DIRECTIVE: Continue the passage on SBIR and STTR funding for minority and women technology entrepreneurs, beginning right after its final sentence.

In this study, we investigate R&D funding patterns of minority and women technology entrepreneurs through the lens of Federal innovation production policy. A key finding is that the likelihood of a Phase II transition for all Phase I awardees is increased by about 10 and 8% for every 1% increase in racial/ethnic and gender diversity, respectively, at the agency-level. This is a clear indication that Federal agency workforce diversity matters and is generally beneficial to all firms. Both small business grantees and policymakers alike may utilize this information as grantor agencies move towards or achieve diversity at varying rates. If stimulating greater innovation production is a primary goal for the Federal government, then promoting agency-level workforce diversity is a strategy supported by our empirical findings. It is also in the best interests of the Federal government to encourage all firms to consider agency workforce diversity profiles prior to grant proposal submission.

In addition, the amount of Phase II agency funds available and the amount of funding awarded are also economically significant predictors of the likelihood of transition. For each order of magnitude increase in agency Phase II funding, the likelihood of transition by Phase I awardees in the agency’s portfolio increases by approximately 23%. For every $10K received in a Phase I award, the likelihood of transition to Phase II increases by approximately 1.7%. These results indicate that the supply of Phase II funding allocated at the agency-level and the amount of Phase I funding previously granted at the firm-level are meaningful indicators of successful progression through SBIR and STTR.

PROVIDED MATERIAL:
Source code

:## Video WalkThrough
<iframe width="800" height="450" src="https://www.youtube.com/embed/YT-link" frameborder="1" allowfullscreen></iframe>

ANSWER:
Our overall results imply a positive development pathway unfolding for agencies which seek to further diversify their workforce. Agencies valuing workforce diversity (racial/ethnic and gender) may invest and allocate part of their budgets to internal diversity initiatives and external outreach efforts designed for minority and women technology entrepreneurs, thereby enriching their talent pool. Agencies tapping into this diverse talent pool by leveraging homophily (racial/ethnic and gender) may improve their organizational performance in innovation. Homophily may enable and expand access to inventive ideas and technologies sourced from a more diverse range of suppliers, including minority-owned and women-owned small businesses. To the extent that the agency’s innovation output increases over time along with its performance, its total budget allocation may also increase accordingly. The positive web of reinforcement linked to diversity and innovation may thus be further enhanced for grantors and grantees.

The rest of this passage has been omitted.